Я уложился в восемь минут. Хлопали дольше, чем я говорил, — так мне, по крайней мере, показалось с трибуны, а с трибуны всегда кажется, — и в перерыве я пережил то, чего не переживал никогда: очередь. Ко мне стояла очередь — председатели, агрономы, двое журналистов, зеленоградский мальчик, который тряс мне руку и говорил, что «про людей и деньги — это надо печатать плакатом», — и каждому я отвечал, и у каждого второго брал адрес или давал свой, и Богданов, проплывая мимо, бросил вполголоса, с удовольствием: «Я же говорил — на скучное и расчёт».

* * *

Из журналистов в очереди один был из «Известий», второй — из нового кооперативного издания со странным названием и горячими глазами; известинец просил интервью «на полосу, про вашу формулу — деньги или люди», кооперативный — «про то, как выжить, когда душат». Я обоим ответил одинаково: приезжайте в хозяйство, смотрите что хотите, говорите с кем хотите, только, чур, печатать цифры, а не эпитеты.

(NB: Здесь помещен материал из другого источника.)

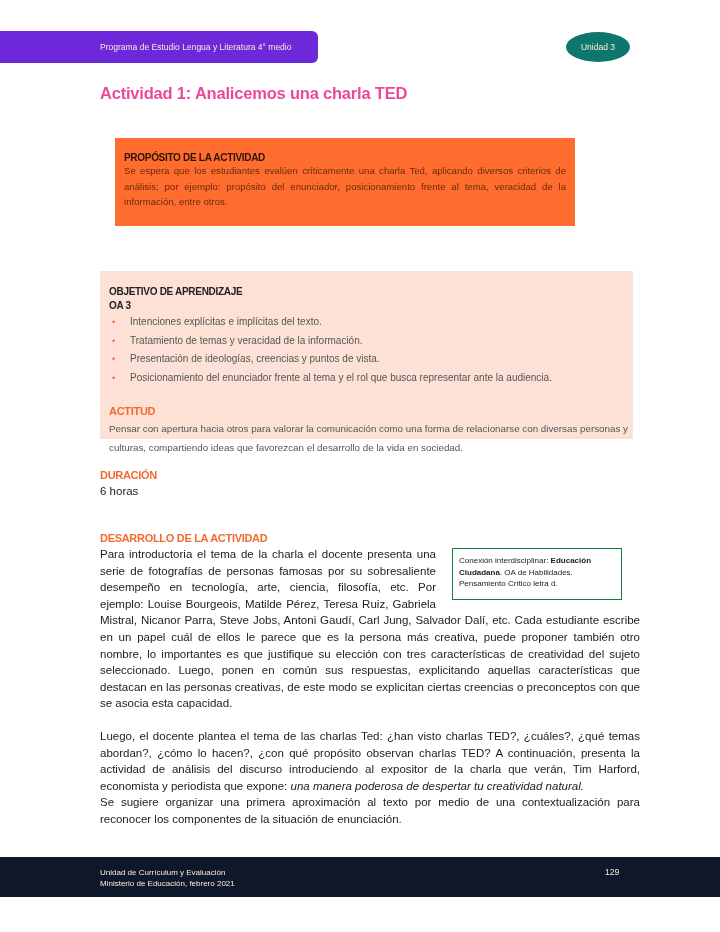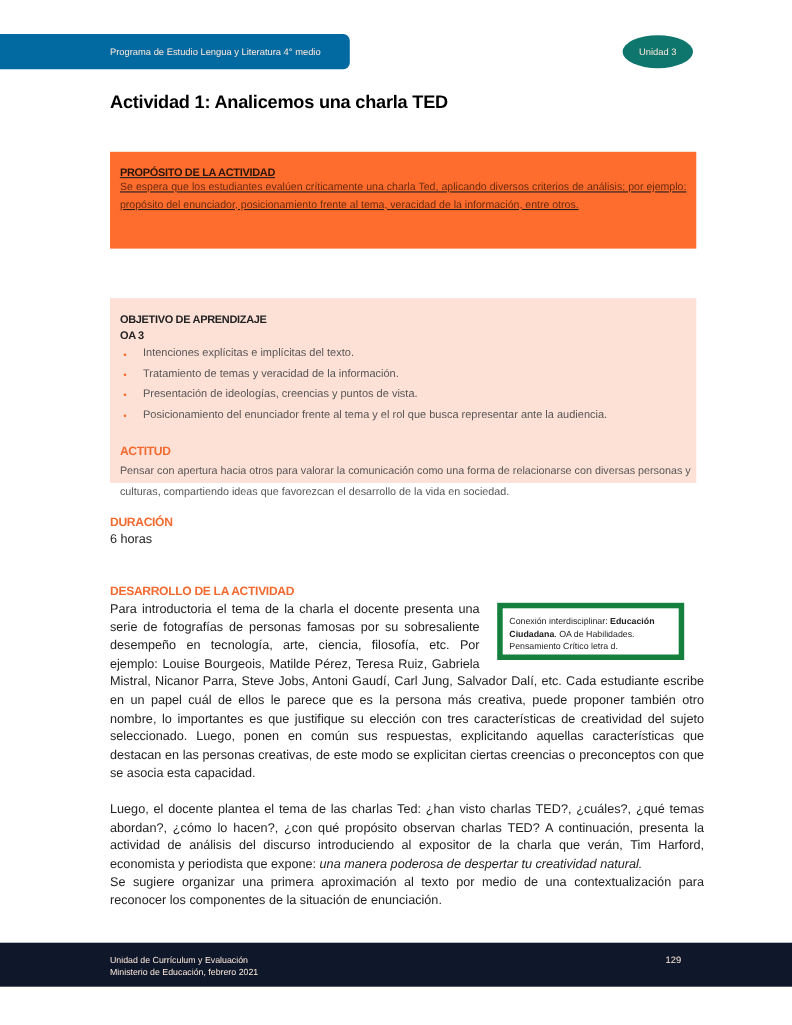"Programa de Estudio Lengua y" .header-bar { background: #0369a1 -> #6d28d9 }
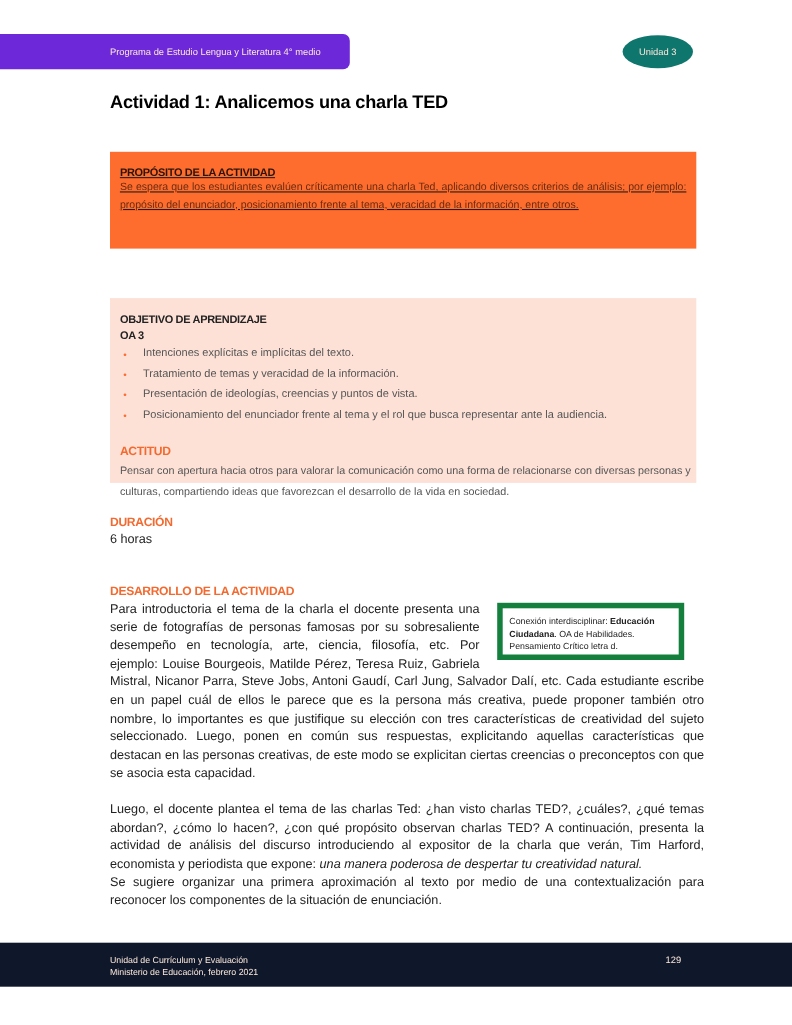"Actividad 1: Analicemos una charla" .page-title { color: #000000 -> #ec4899 }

Известинец записал и обещал в июне. Кооперативный загорелся ехать завтра — и, по-моему, единственный из всей очереди действительно собирался это сделать.

Вечером был Левин.

Профессор сдал за год — это было видно уже в прихожей, по тому, как он искал выключатель в собственной квартире, — но за столом, разлив чай по стаканам в серебряных подстаканниках, он оказался прежним: насмешливым, точным, с цепким глазом поверх очков. Квартира его, заставленная книгами до потолка, не переменилась с моего первого визита пятилетней давности, и в этом постоянстве среди московского кипения было что-то от корабельной каюты: снаружи шторм, внутри — лампа, чай и человек, который видел шторма похуже.

— Ну-с, рассказывайте, провинциальная знаменитость. — Левин устроился в кресле с видом экзаменатора, у которого студент любимый, но спуску не будет. — Я вашу секцию пропустил, мне доложили: успех, очередь, плакаты предлагали печатать. Что сказали-то хоть? Только своими словами, без трибунного.